* How to complete this task: The answer should consist of each line from the data below that includes "bilinçli".

Start of Recorded data

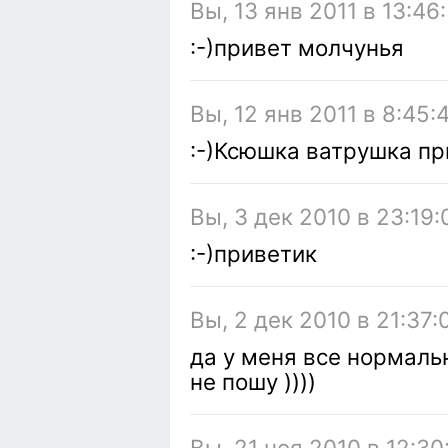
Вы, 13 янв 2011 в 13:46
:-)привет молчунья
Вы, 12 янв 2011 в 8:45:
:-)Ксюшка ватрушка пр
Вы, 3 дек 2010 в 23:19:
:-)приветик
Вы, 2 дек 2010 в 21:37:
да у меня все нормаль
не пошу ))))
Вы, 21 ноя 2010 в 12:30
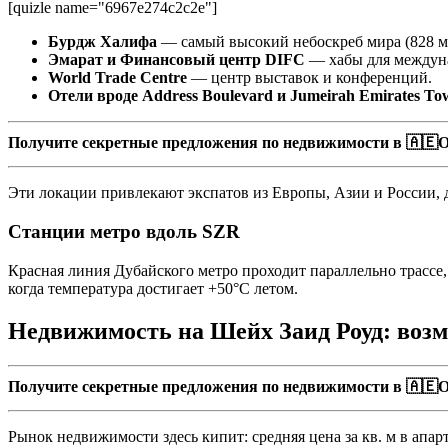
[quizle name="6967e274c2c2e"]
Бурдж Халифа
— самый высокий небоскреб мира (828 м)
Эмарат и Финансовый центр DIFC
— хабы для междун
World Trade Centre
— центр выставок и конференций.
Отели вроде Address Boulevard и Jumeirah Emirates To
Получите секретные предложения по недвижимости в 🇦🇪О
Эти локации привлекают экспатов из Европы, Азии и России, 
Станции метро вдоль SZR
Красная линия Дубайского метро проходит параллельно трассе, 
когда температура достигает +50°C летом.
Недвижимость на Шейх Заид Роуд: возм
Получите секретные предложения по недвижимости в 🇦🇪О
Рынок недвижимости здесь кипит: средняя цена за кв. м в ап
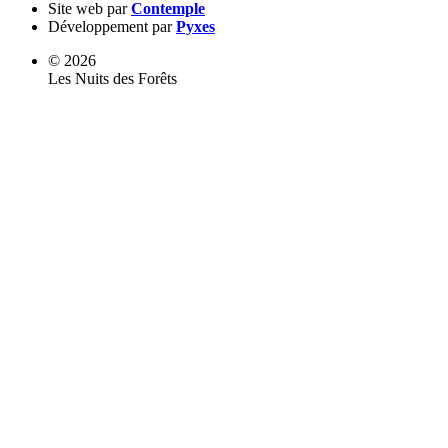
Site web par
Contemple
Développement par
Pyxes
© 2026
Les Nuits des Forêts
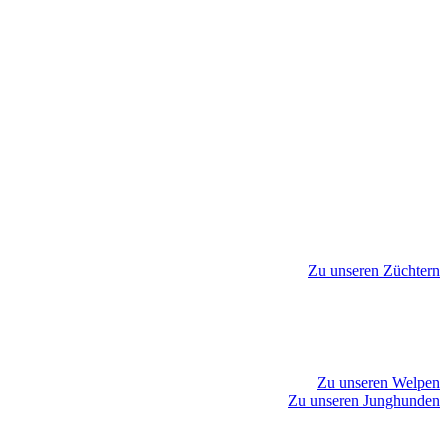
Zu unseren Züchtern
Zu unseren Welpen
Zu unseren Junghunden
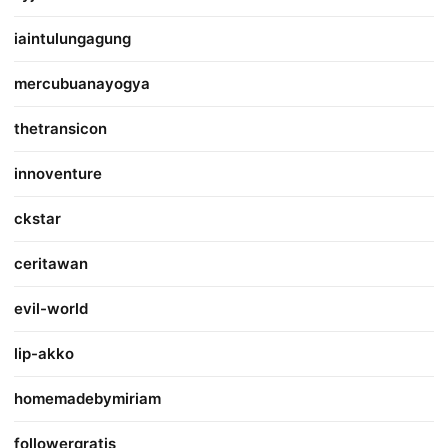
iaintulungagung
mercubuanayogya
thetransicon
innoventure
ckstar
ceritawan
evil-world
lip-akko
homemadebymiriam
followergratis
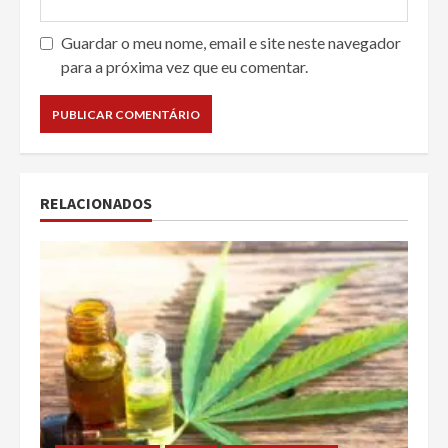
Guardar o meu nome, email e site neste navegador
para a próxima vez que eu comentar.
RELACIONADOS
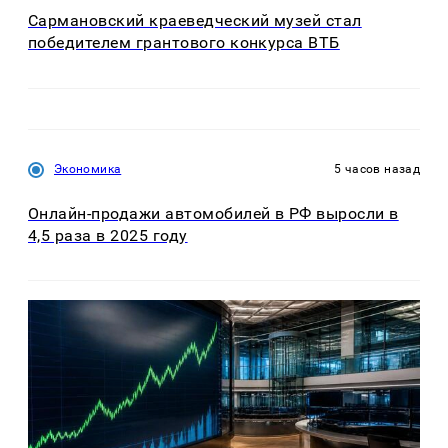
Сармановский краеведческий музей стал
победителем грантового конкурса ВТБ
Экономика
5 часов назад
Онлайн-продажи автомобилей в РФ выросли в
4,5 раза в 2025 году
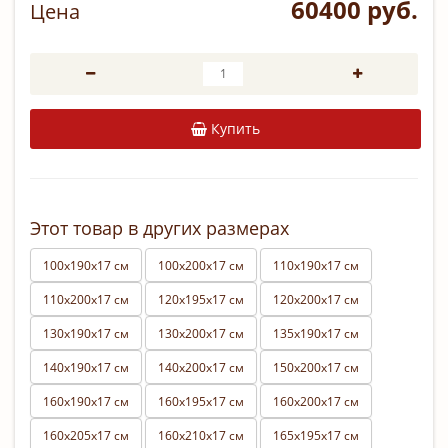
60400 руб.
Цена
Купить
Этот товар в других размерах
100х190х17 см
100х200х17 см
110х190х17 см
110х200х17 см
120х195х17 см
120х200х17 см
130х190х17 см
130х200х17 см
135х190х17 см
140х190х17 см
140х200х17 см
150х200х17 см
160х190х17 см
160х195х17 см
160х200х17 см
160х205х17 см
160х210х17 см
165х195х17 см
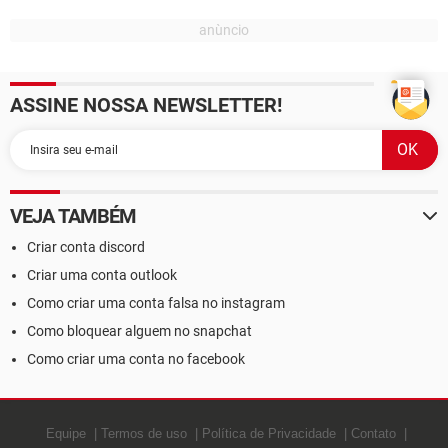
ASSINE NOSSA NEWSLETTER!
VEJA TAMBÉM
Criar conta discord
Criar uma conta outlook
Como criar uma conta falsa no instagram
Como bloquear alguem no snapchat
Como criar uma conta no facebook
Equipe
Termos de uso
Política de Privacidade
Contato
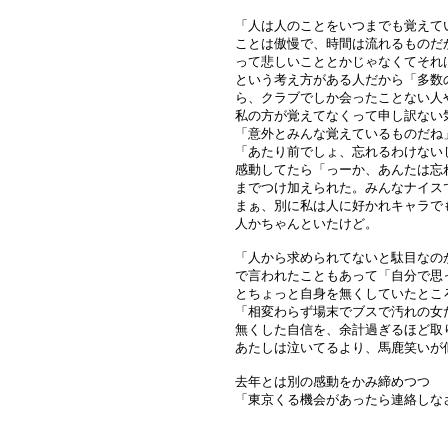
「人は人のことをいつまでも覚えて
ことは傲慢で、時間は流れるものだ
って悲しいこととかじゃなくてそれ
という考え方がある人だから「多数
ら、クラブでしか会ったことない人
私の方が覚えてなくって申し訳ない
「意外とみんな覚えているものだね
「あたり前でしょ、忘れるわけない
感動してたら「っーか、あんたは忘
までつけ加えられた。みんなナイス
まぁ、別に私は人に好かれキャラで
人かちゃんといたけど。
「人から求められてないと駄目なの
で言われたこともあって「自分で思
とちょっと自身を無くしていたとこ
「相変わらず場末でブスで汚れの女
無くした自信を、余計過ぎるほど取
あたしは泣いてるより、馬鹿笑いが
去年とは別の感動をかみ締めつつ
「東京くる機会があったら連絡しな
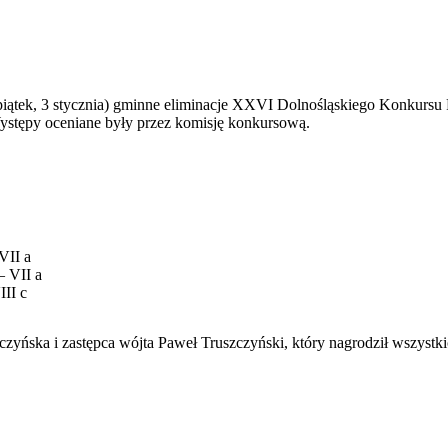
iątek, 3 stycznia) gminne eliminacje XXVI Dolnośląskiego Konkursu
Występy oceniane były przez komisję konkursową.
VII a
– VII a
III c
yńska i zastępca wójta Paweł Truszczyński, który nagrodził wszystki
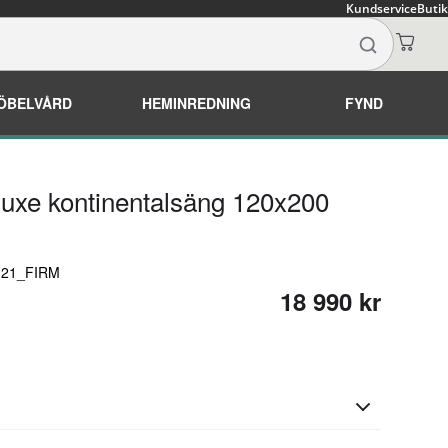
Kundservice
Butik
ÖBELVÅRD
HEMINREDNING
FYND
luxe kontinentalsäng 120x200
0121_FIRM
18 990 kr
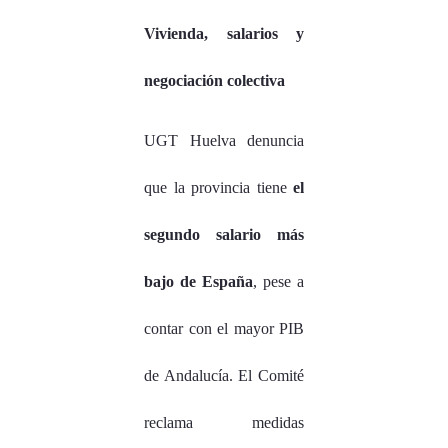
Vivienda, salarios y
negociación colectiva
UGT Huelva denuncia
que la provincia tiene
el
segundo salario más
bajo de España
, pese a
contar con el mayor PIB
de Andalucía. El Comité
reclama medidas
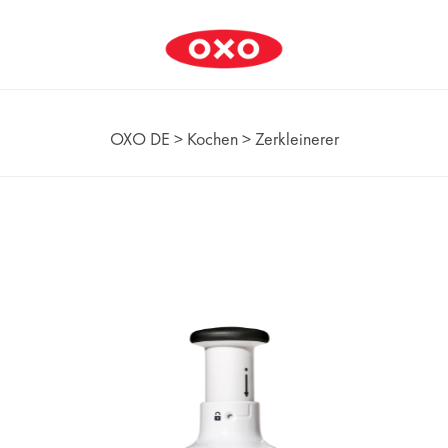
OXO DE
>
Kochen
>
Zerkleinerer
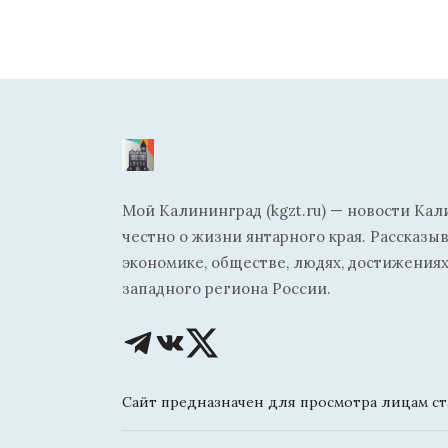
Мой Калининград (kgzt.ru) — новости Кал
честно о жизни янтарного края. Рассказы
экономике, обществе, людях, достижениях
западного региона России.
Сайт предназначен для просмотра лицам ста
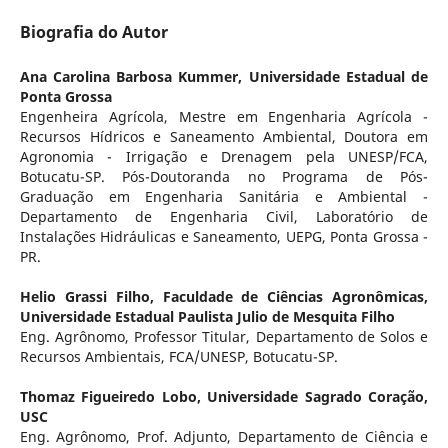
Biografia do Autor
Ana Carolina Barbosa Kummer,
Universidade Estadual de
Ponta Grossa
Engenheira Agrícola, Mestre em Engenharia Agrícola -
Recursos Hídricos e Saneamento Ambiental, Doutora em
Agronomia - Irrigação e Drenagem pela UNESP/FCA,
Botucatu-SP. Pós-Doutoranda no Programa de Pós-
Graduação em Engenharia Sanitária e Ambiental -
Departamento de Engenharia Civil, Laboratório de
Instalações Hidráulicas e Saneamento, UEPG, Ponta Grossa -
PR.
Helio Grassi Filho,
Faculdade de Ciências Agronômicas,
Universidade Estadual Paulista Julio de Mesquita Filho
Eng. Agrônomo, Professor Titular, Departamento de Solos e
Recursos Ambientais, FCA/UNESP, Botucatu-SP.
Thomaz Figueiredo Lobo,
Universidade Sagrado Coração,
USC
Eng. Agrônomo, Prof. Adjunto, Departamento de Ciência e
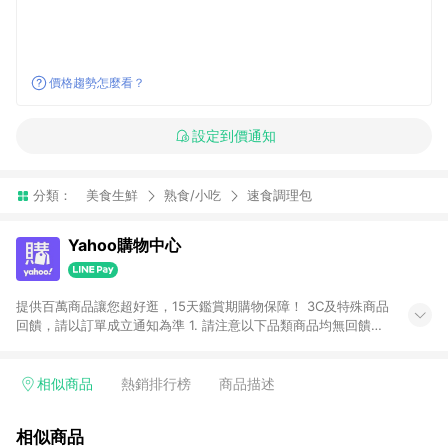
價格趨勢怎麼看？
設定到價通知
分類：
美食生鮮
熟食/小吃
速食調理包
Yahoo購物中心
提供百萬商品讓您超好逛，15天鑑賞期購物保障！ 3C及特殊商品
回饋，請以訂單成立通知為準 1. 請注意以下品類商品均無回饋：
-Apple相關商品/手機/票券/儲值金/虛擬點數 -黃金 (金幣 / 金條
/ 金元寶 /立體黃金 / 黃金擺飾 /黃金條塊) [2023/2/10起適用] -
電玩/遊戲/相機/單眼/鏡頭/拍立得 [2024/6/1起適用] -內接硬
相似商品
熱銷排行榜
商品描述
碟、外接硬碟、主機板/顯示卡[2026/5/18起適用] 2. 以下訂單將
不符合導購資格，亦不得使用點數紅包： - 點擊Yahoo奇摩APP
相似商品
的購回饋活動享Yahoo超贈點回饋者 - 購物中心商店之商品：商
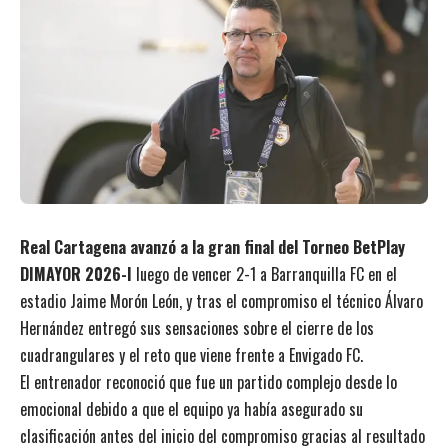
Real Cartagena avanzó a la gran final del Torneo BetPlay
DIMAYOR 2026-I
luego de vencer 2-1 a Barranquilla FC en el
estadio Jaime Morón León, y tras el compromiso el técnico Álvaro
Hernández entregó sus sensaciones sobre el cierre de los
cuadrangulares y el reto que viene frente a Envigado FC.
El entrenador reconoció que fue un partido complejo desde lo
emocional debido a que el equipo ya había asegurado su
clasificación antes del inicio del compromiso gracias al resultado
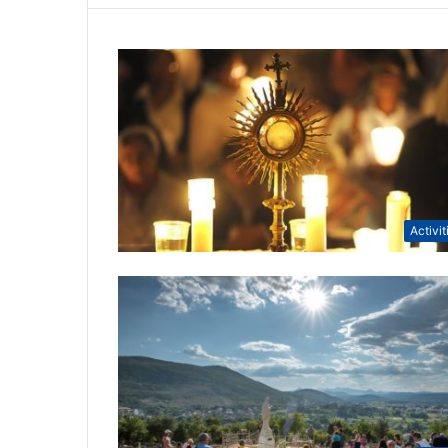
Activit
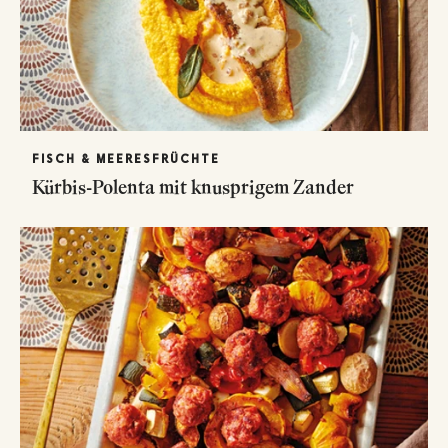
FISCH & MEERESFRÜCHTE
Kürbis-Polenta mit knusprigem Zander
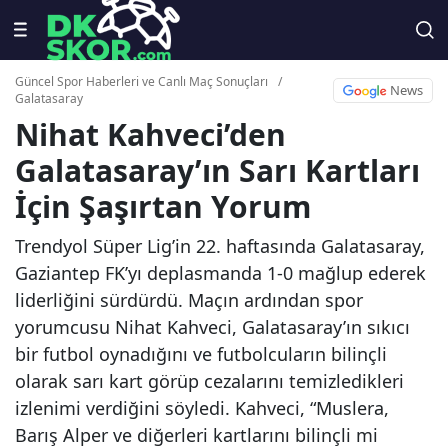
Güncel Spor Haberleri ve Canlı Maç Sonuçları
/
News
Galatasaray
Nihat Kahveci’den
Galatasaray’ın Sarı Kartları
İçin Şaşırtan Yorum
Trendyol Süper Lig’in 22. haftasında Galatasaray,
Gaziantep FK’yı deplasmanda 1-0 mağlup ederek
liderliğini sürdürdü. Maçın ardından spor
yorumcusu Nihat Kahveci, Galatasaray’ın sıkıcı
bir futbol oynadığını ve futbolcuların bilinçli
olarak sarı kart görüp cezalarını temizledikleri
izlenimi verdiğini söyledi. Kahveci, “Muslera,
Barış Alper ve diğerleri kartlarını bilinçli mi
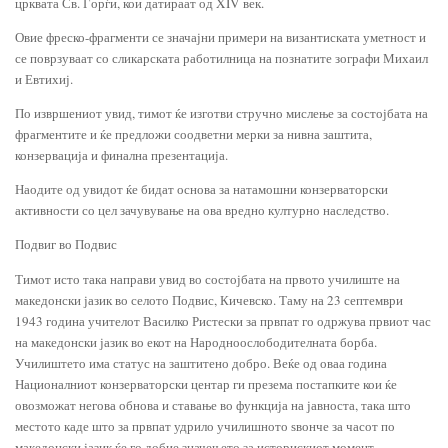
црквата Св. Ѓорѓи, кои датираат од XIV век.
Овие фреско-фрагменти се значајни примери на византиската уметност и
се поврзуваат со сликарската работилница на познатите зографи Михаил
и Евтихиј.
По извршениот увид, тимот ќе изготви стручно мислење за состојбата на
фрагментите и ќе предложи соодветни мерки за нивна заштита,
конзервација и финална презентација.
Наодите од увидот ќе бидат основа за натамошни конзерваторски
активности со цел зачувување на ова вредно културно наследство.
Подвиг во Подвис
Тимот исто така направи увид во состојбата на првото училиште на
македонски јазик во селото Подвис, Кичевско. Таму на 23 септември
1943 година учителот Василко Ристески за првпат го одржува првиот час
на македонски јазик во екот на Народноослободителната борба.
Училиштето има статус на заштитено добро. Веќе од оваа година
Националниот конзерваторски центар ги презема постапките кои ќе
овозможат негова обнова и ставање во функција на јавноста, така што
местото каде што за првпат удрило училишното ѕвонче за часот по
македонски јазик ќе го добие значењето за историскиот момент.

End of Recorded data

* Output for this task:
bir futbol oynadığını ve futbolcuların bilinçli
Barış Alper ve diğerleri kartlarını bilinçli mi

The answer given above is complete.